When a line in the material contains the word "Left", copy it.

↓

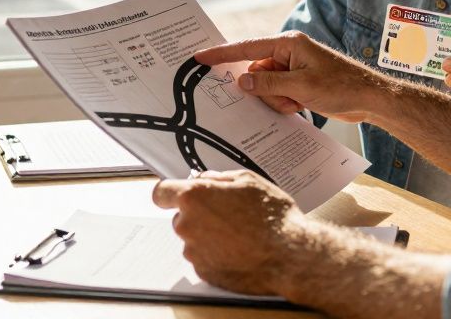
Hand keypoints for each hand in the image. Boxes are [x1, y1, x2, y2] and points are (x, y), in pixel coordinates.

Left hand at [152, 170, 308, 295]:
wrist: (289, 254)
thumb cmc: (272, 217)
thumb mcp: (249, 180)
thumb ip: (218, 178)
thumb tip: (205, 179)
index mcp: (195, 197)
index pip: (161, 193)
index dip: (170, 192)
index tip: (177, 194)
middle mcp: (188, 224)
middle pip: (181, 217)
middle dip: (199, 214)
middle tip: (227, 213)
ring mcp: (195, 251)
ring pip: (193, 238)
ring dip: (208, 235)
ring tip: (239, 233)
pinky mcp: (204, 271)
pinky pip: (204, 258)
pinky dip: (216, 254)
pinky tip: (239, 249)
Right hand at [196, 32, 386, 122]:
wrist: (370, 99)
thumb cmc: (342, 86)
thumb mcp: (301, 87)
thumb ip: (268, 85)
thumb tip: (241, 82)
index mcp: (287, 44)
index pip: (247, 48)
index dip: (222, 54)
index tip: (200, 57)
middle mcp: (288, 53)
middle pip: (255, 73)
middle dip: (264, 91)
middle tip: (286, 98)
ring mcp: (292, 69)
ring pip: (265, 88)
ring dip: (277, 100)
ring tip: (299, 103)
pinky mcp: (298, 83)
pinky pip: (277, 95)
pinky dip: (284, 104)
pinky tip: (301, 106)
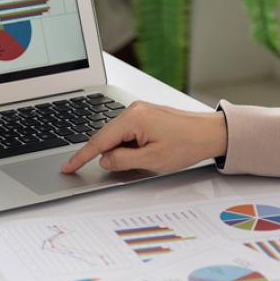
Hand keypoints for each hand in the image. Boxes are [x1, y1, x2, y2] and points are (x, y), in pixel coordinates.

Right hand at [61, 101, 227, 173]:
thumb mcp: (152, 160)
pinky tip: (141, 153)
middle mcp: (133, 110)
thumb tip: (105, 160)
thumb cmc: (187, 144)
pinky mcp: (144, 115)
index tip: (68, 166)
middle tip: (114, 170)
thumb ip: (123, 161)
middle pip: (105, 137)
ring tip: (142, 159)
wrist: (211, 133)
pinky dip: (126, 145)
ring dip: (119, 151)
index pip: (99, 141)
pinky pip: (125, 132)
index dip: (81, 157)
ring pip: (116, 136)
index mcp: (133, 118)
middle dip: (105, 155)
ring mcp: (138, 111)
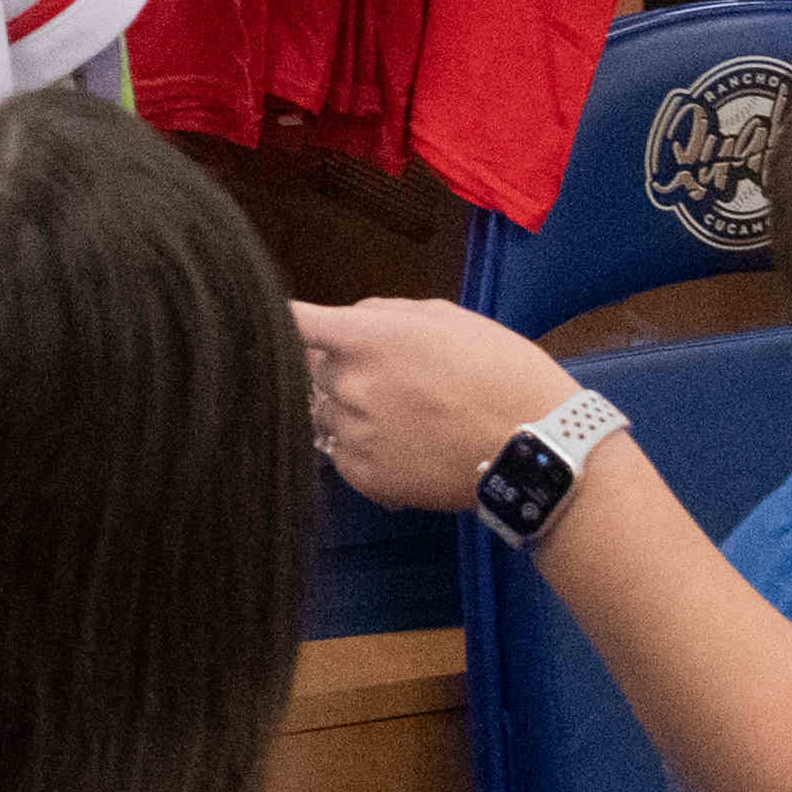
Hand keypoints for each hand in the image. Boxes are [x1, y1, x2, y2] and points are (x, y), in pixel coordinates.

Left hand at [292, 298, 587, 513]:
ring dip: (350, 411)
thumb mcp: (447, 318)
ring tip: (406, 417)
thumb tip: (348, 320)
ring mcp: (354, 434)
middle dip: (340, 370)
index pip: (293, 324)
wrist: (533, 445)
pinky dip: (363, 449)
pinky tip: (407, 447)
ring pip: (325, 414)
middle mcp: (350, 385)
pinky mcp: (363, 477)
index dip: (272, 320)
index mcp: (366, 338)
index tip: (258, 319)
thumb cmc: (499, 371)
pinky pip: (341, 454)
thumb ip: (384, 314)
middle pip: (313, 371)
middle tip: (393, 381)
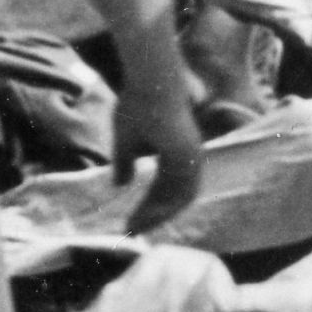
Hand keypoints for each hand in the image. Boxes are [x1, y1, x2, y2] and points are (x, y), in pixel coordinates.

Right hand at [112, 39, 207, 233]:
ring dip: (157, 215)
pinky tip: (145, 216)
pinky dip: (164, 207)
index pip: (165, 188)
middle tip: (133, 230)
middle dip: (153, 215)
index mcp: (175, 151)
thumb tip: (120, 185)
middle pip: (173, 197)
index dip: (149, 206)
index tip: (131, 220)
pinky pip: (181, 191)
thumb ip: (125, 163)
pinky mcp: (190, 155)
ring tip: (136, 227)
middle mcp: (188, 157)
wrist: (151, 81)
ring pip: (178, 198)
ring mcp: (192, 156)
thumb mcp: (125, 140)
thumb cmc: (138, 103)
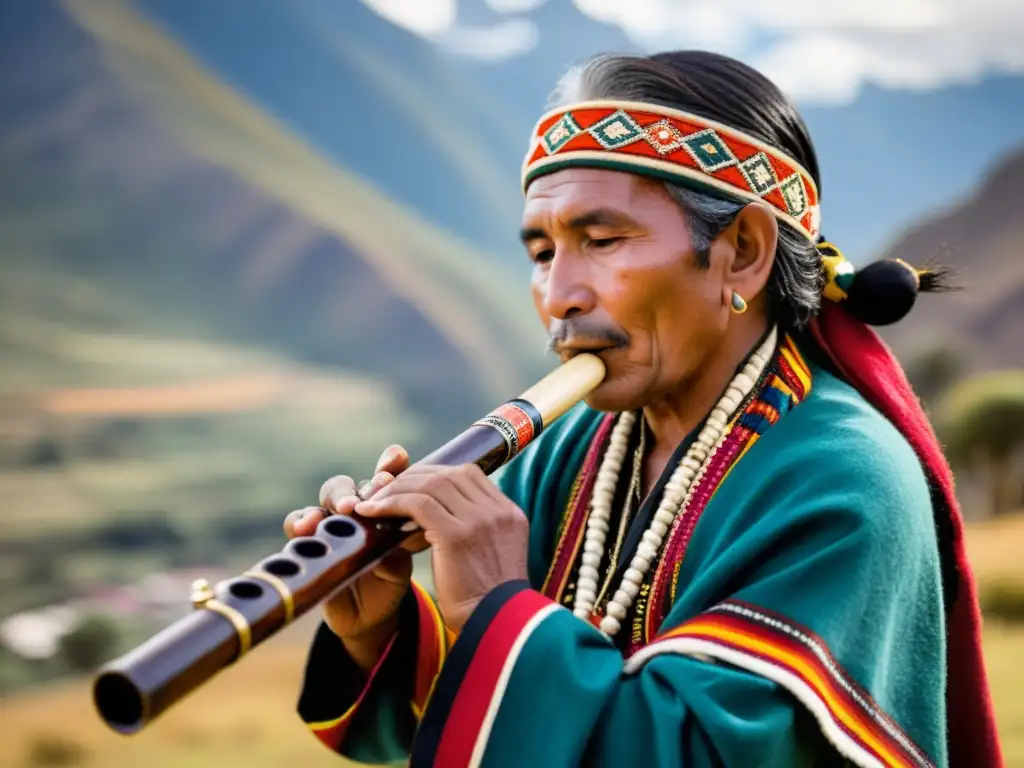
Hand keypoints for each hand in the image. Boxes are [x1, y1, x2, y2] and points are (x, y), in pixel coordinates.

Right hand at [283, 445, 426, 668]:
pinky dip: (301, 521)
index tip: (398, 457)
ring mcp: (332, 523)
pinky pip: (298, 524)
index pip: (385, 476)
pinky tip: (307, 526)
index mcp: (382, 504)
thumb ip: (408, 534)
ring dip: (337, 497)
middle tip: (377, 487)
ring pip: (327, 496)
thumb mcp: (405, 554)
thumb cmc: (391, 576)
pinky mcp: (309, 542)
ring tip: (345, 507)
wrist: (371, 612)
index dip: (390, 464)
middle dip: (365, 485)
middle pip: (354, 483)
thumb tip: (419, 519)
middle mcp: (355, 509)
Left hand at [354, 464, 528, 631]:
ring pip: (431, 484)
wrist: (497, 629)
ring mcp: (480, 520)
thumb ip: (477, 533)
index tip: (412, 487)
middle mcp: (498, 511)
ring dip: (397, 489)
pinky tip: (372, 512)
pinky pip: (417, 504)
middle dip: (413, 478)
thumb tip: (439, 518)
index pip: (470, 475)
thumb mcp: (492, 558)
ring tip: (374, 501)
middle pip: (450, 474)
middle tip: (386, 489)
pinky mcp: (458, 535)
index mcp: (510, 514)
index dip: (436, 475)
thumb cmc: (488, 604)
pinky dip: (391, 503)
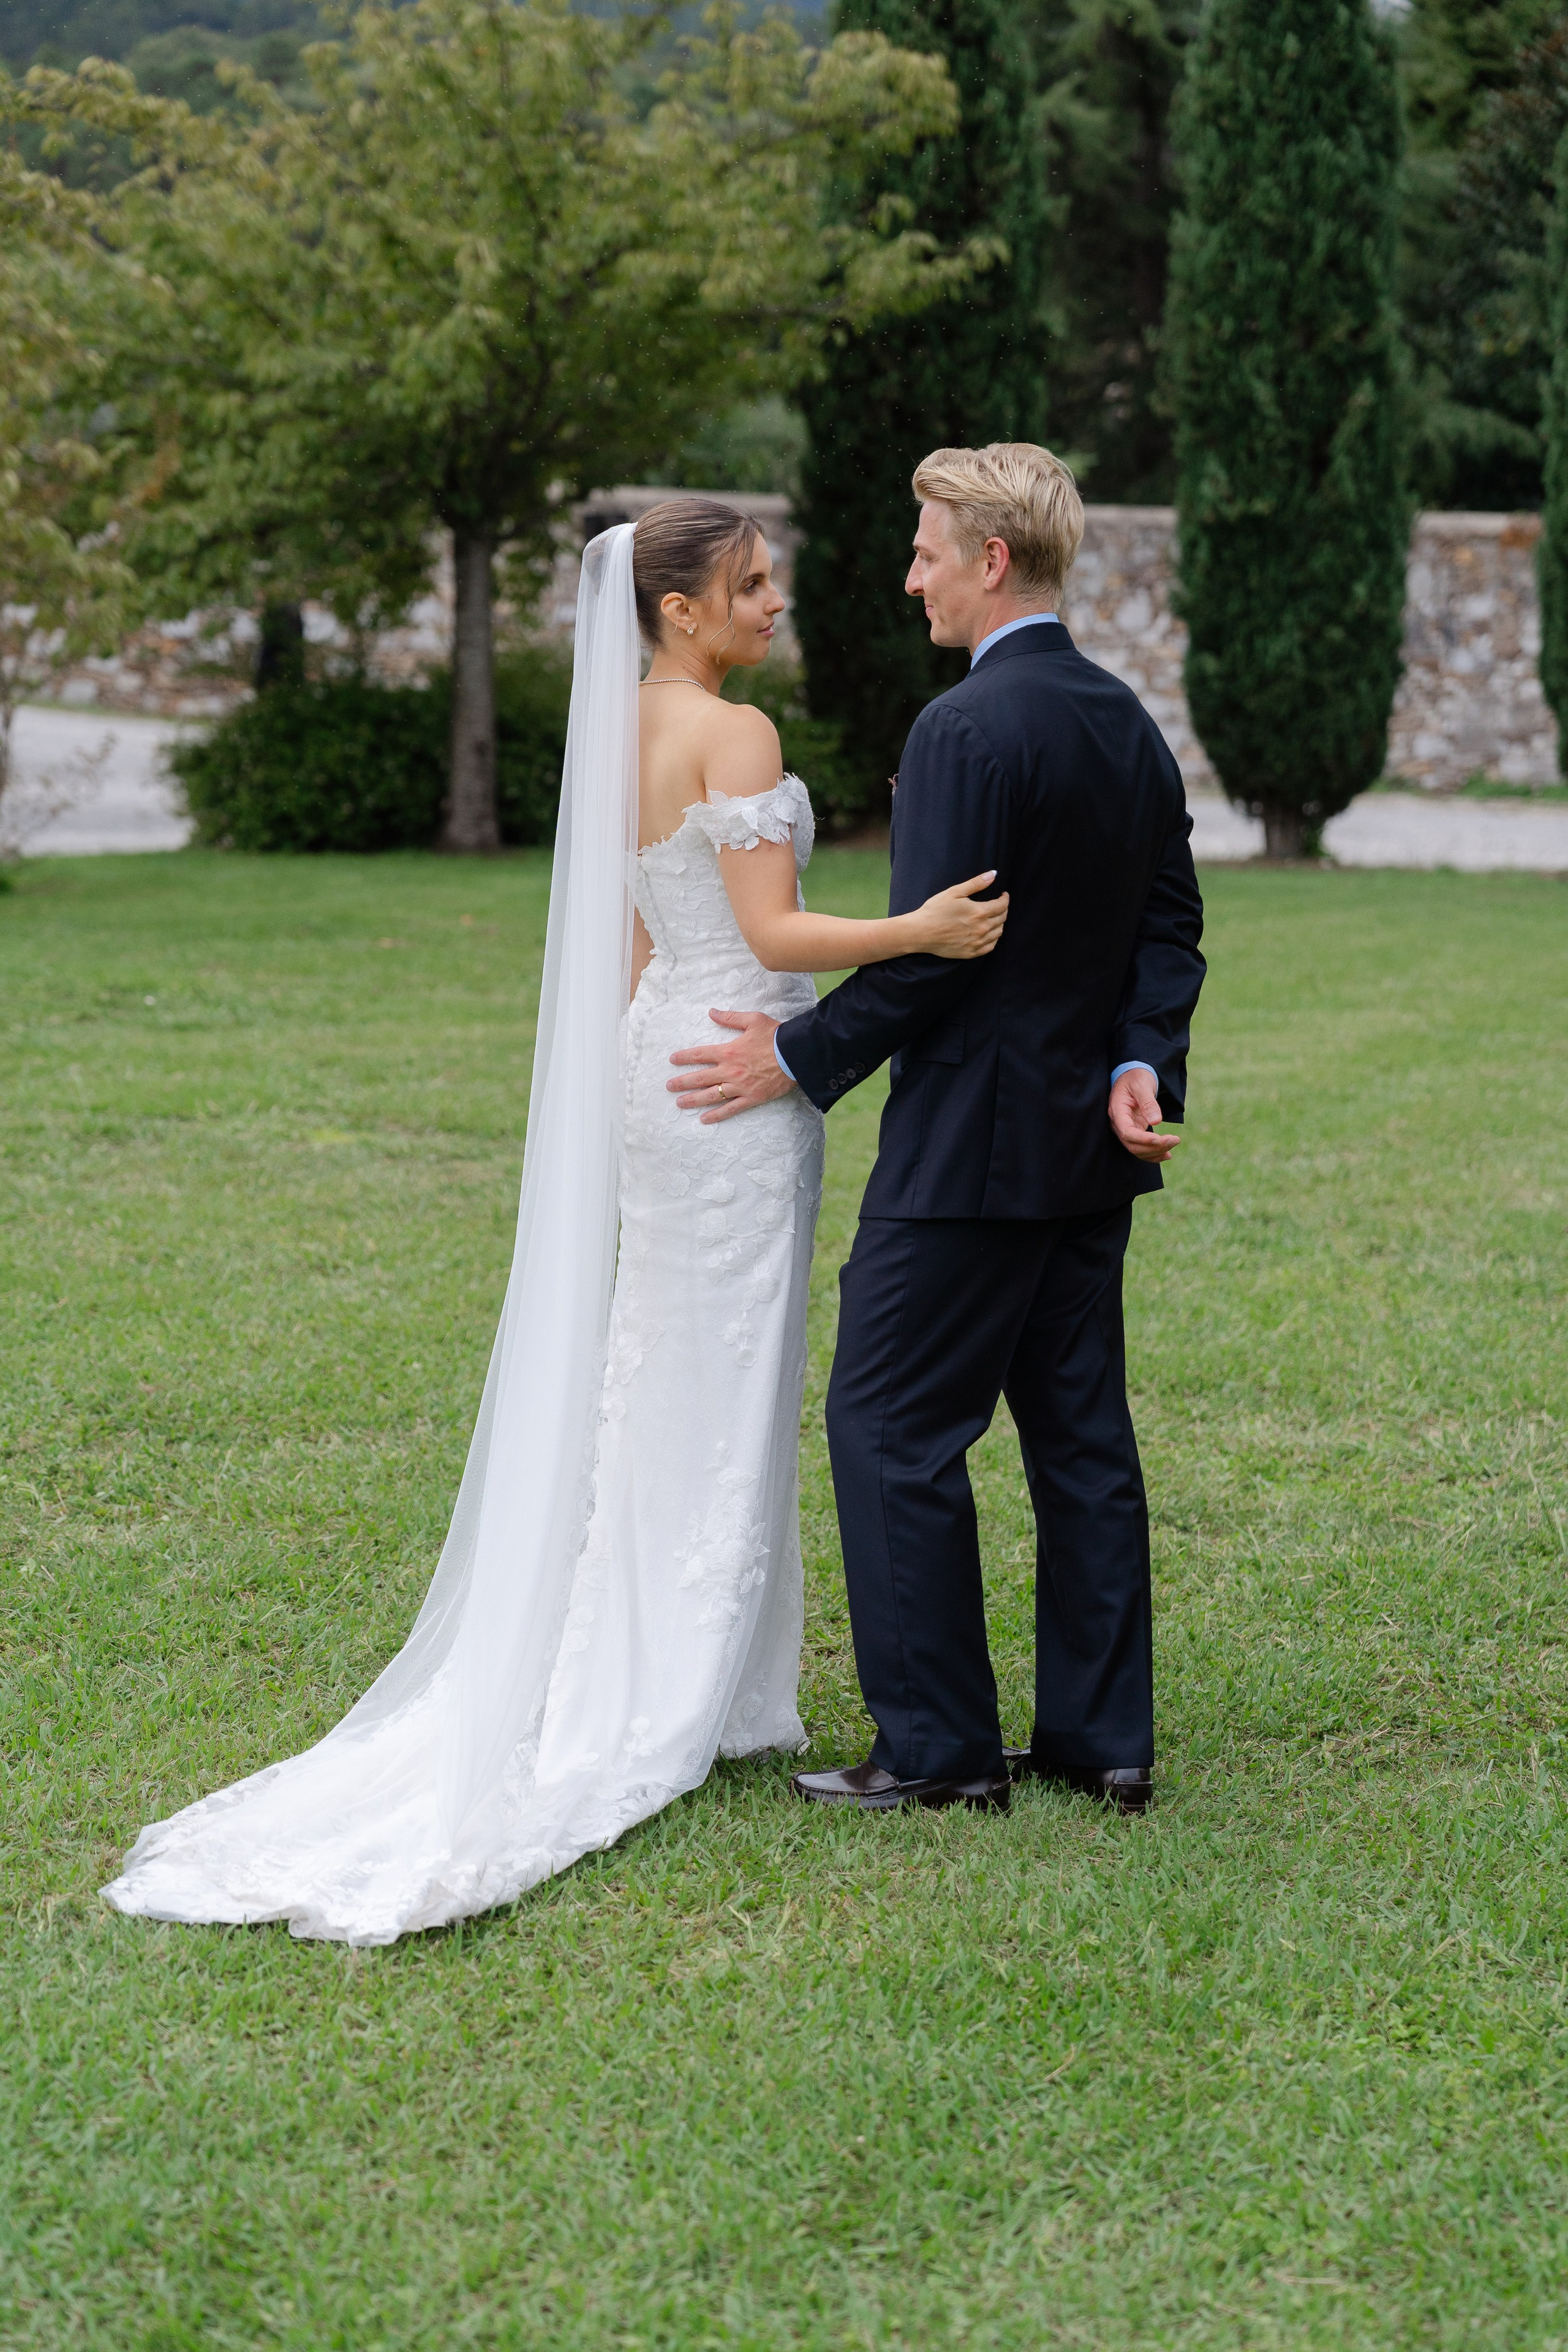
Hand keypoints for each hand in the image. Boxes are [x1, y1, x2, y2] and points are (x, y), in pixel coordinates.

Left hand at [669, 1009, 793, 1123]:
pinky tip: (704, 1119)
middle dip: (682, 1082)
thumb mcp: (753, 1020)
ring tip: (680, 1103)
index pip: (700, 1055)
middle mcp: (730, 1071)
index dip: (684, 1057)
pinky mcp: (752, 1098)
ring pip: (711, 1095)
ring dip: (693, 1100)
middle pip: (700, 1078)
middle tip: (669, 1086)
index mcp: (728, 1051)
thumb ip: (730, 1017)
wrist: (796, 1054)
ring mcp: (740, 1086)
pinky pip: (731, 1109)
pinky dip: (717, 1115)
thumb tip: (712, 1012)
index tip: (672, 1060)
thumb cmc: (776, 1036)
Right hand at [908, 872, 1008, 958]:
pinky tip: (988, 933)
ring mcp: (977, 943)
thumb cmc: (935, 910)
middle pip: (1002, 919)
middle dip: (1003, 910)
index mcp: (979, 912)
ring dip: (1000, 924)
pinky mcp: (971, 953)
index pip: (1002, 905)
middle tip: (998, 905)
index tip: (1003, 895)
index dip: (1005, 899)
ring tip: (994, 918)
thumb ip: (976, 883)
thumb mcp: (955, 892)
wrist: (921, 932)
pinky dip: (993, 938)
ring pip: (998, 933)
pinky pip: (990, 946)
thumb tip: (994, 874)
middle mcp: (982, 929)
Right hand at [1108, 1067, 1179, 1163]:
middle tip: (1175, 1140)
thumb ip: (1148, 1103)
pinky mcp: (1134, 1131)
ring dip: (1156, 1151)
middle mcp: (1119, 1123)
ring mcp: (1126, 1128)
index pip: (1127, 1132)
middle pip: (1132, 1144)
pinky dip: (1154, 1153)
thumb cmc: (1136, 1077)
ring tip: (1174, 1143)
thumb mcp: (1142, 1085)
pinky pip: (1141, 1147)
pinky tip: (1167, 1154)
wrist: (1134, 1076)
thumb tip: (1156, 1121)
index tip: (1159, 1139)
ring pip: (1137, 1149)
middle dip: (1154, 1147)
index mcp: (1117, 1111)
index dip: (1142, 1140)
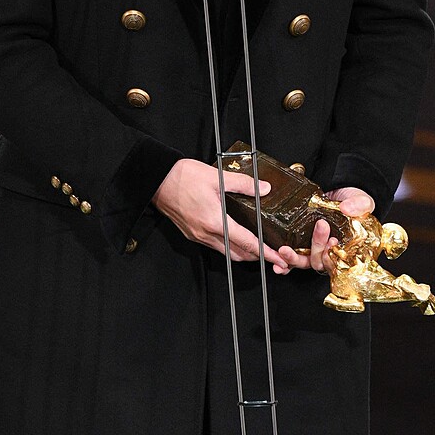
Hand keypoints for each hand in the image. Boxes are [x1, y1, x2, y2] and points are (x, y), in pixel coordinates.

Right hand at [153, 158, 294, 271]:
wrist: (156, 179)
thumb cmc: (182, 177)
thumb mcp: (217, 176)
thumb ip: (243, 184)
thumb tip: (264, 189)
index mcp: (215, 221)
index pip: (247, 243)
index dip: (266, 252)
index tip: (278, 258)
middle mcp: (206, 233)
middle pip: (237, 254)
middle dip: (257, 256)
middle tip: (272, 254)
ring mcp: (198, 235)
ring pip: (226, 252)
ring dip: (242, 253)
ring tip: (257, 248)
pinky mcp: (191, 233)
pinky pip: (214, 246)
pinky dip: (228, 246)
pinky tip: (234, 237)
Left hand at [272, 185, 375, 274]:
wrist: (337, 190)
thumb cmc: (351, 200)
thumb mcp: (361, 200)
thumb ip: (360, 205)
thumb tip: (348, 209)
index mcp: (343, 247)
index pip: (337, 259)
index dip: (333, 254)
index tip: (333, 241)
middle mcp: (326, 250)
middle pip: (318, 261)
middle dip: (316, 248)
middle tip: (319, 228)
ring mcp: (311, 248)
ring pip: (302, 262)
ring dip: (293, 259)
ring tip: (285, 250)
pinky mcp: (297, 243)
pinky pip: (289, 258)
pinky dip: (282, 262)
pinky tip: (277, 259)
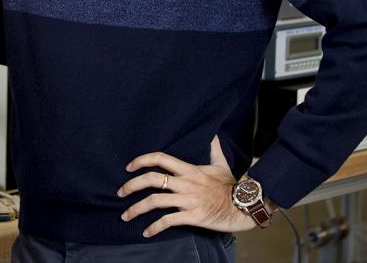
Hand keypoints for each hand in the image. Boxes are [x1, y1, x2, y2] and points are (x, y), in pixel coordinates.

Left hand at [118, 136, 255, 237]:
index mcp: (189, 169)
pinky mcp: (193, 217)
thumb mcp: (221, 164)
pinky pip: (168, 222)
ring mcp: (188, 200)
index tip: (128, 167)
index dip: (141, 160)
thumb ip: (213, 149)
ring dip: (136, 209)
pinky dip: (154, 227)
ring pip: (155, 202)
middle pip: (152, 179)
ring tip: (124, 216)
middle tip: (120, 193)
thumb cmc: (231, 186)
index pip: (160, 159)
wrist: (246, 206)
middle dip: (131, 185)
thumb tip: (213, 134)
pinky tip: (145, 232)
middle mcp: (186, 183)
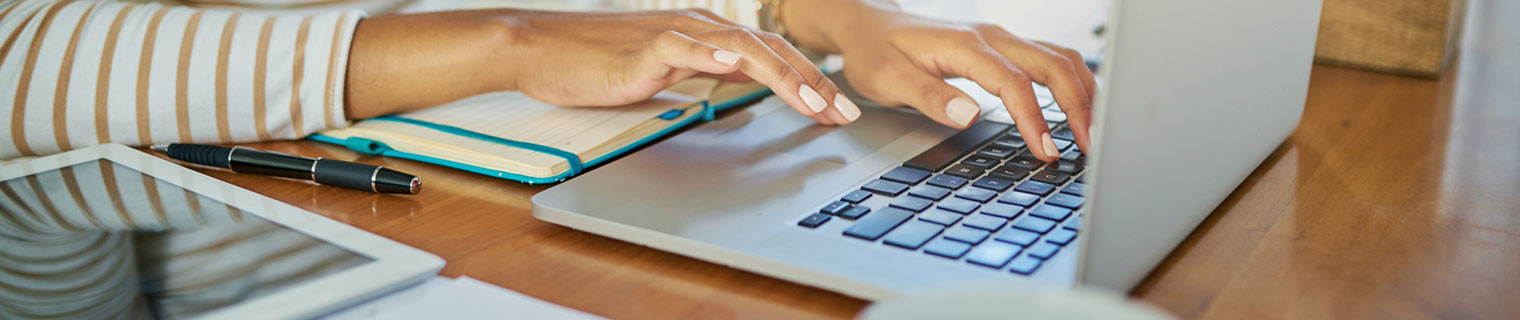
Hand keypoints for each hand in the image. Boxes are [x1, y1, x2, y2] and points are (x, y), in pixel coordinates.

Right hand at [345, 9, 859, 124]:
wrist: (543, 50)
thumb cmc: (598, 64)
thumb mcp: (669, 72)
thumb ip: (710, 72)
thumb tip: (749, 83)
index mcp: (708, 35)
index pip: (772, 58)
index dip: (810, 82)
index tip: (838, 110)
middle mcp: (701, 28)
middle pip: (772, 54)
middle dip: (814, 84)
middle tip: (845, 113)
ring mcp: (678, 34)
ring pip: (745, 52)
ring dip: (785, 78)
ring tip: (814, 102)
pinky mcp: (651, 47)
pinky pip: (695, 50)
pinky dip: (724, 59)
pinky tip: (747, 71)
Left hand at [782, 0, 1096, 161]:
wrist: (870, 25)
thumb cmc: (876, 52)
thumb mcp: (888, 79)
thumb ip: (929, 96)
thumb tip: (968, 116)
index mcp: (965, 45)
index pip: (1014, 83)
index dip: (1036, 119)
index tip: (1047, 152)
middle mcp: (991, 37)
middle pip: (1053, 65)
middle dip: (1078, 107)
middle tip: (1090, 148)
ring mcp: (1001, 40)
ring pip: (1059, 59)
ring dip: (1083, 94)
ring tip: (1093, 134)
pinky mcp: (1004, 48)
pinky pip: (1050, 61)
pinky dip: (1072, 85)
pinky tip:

↑

§ EXERCISE RESPONSE:
Left hand at [152, 170, 308, 295]:
Left hand at [292, 298, 587, 513]:
Left hand at [354, 464, 528, 631]:
Left hand at [669, 1009, 793, 1123]:
Left hand at [272, 185, 375, 274]:
Left hand at [118, 136, 255, 237]:
Left hand at [782, 0, 1096, 161]:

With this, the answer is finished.